=== Begin Enclosure ===
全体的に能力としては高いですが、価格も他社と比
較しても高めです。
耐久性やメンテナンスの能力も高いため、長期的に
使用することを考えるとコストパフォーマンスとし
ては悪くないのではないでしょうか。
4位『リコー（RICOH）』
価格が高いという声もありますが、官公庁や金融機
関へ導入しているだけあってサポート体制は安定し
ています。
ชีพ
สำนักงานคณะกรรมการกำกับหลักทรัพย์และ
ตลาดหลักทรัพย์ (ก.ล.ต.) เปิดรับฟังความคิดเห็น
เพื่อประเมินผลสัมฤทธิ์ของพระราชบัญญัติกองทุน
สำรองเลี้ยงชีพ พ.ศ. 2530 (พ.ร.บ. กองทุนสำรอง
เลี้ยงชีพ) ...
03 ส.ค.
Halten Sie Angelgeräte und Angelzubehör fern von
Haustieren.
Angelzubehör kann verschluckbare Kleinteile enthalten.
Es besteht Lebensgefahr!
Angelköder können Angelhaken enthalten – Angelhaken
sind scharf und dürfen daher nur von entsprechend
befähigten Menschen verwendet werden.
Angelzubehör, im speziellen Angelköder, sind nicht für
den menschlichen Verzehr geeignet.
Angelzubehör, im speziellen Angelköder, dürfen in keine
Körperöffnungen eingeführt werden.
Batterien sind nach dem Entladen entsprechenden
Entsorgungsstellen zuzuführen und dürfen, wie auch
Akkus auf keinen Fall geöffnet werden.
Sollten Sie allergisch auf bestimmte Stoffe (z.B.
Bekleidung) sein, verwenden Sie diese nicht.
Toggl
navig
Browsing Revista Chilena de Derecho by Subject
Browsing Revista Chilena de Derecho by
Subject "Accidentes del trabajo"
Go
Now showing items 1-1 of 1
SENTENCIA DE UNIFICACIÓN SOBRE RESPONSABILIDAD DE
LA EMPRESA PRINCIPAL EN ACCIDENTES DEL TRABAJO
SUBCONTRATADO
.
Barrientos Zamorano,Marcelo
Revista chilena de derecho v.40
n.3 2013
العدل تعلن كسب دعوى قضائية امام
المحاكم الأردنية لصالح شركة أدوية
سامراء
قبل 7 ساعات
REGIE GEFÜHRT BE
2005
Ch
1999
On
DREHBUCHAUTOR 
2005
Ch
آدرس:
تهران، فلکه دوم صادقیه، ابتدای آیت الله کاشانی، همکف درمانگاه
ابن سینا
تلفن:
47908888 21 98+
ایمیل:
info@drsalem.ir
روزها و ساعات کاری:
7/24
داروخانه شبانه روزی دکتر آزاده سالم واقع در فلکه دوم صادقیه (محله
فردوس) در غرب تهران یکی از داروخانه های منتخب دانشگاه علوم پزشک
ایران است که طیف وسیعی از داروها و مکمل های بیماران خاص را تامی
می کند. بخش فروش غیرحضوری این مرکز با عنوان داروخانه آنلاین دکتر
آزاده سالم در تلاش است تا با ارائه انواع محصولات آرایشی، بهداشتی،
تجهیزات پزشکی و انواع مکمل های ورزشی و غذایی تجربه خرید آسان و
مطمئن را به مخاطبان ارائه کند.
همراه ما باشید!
=== End Enclosure ===
> What you will do
Please copy every line of the records above in which "nicht" appears.

> Answer box
Angelzubehör, im speziellen Angelköder, sind nicht für
Bekleidung) sein, verwenden Sie diese nicht.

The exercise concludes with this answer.